### ACTION ITEM
With the images removed, return every line below exactly as it reads.

### TASK DATA
=== Begin Enclosure ===

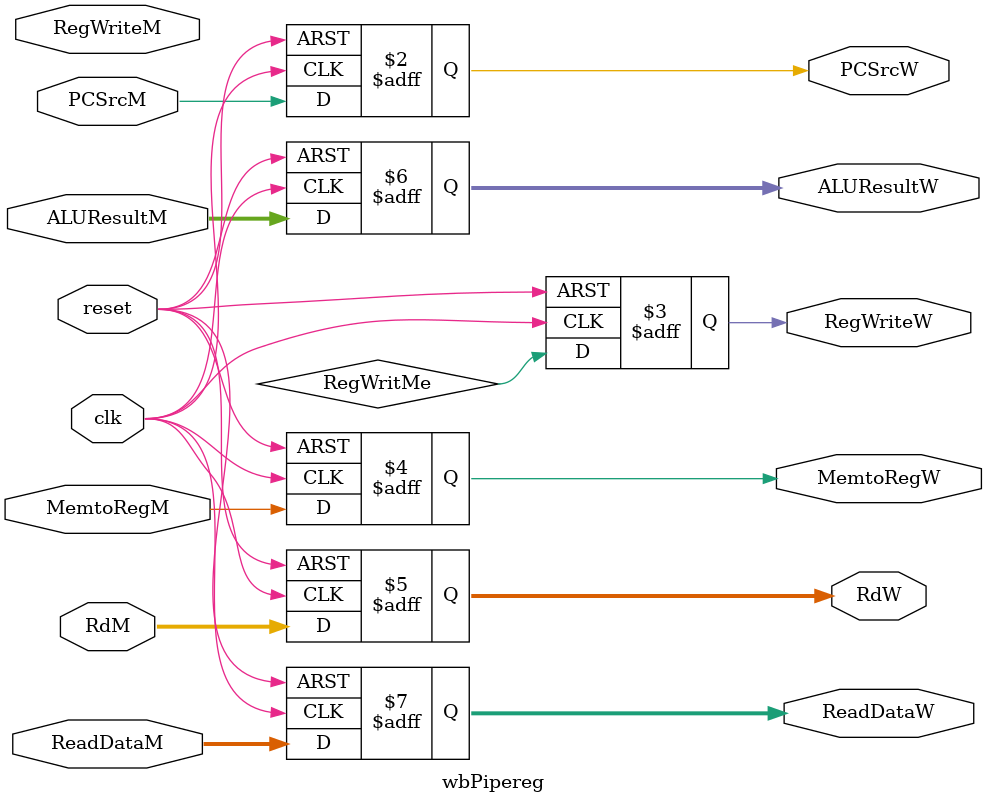
<source format=sv>
module wbPipereg(
    input logic clk, reset, PCSrcM, RegWriteM, MemtoRegM, 
    input logic [3:0] RdM,
    input logic [31:0] ALUResultM, ReadDataM,
    output logic PCSrcW, RegWriteW, MemtoRegW,
    output logic [3:0] RdW,
    output logic [31:0] ALUResultW, ReadDataW
    );

    always_ff @(posedge clk, posedge reset)
    begin
         if (reset)
            begin
            PCSrcW <= 0;
            RegWriteW <= 0;
            MemtoRegW <= 0;
            RdW <= 4'b0000;
            ALUResultW <= 32'b0;
            ReadDataW <= 32'b0;
            end
        else
            begin
            PCSrcW <= PCSrcM;
            RegWriteW <= RegWritMe;
            MemtoRegW <= MemtoRegM;
            RdW <= RdM;
            ALUResultW <= ALUResultM;
            ReadDataW <= ReadDataM;
            end
    end 
endmodule

</source>
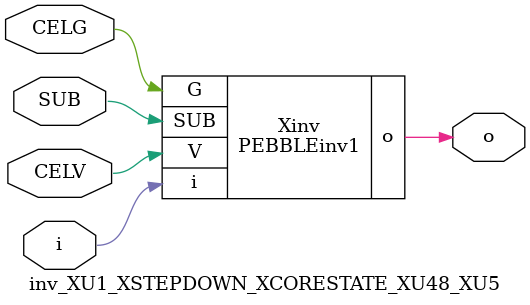
<source format=v>



module PEBBLEinv1 ( o, G, SUB, V, i );

  input V;
  input i;
  input G;
  output o;
  input SUB;
endmodule

//Celera Confidential Do Not Copy inv_XU1_XSTEPDOWN_XCORESTATE_XU48_XU5
//Celera Confidential Symbol Generator
//5V Inverter
module inv_XU1_XSTEPDOWN_XCORESTATE_XU48_XU5 (CELV,CELG,i,o,SUB);
input CELV;
input CELG;
input i;
input SUB;
output o;

//Celera Confidential Do Not Copy inv
PEBBLEinv1 Xinv(
.V (CELV),
.i (i),
.o (o),
.SUB (SUB),
.G (CELG)
);
//,diesize,PEBBLEinv1

//Celera Confidential Do Not Copy Module End
//Celera Schematic Generator
endmodule

</source>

=== End Enclosure ===

### FINISHED EXERCISE
<source format=sv>
module wbPipereg(
    input logic clk, reset, PCSrcM, RegWriteM, MemtoRegM, 
    input logic [3:0] RdM,
    input logic [31:0] ALUResultM, ReadDataM,
    output logic PCSrcW, RegWriteW, MemtoRegW,
    output logic [3:0] RdW,
    output logic [31:0] ALUResultW, ReadDataW
    );

    always_ff @(posedge clk, posedge reset)
    begin
         if (reset)
            begin
            PCSrcW <= 0;
            RegWriteW <= 0;
            MemtoRegW <= 0;
            RdW <= 4'b0000;
            ALUResultW <= 32'b0;
            ReadDataW <= 32'b0;
            end
        else
            begin
            PCSrcW <= PCSrcM;
            RegWriteW <= RegWritMe;
            MemtoRegW <= MemtoRegM;
            RdW <= RdM;
            ALUResultW <= ALUResultM;
            ReadDataW <= ReadDataM;
            end
    end 
endmodule

</source>
<source format=v>



module PEBBLEinv1 ( o, G, SUB, V, i );

  input V;
  input i;
  input G;
  output o;
  input SUB;
endmodule

//Celera Confidential Do Not Copy inv_XU1_XSTEPDOWN_XCORESTATE_XU48_XU5
//Celera Confidential Symbol Generator
//5V Inverter
module inv_XU1_XSTEPDOWN_XCORESTATE_XU48_XU5 (CELV,CELG,i,o,SUB);
input CELV;
input CELG;
input i;
input SUB;
output o;

//Celera Confidential Do Not Copy inv
PEBBLEinv1 Xinv(
.V (CELV),
.i (i),
.o (o),
.SUB (SUB),
.G (CELG)
);
//,diesize,PEBBLEinv1

//Celera Confidential Do Not Copy Module End
//Celera Schematic Generator
endmodule

</source>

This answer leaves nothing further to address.